▶ DESCRIPTION OF THE TASK
Beginning with the line that contains "missing: Globus <512, 254, 552, 295>", output each line below exactly through the last one, both included, and nothing else.
(DATA SHOWN begins)
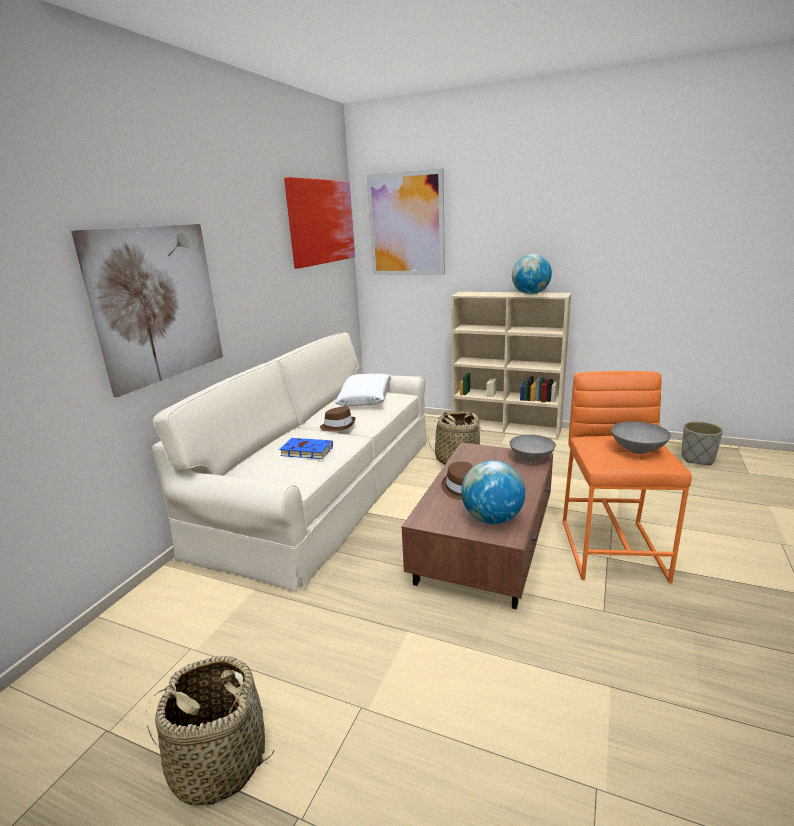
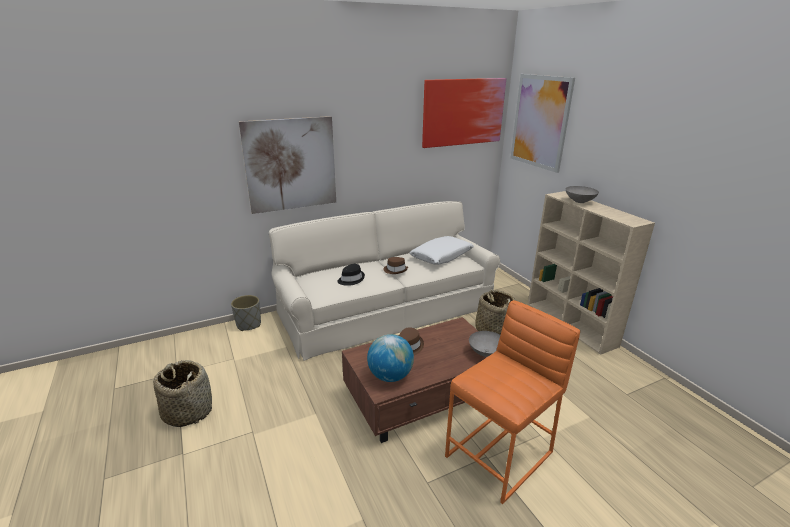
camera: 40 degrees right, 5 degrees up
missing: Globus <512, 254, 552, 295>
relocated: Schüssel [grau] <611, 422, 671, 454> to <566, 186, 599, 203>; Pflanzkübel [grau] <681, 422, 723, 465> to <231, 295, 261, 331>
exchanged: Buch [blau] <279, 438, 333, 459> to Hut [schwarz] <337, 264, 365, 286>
(DATA SHOWN ends)
▶ ANSWER TO THIS TASK
missing: Globus <512, 254, 552, 295>
relocated: Schüssel [grau] <611, 422, 671, 454> to <566, 186, 599, 203>; Pflanzkübel [grau] <681, 422, 723, 465> to <231, 295, 261, 331>
exchanged: Buch [blau] <279, 438, 333, 459> to Hut [schwarz] <337, 264, 365, 286>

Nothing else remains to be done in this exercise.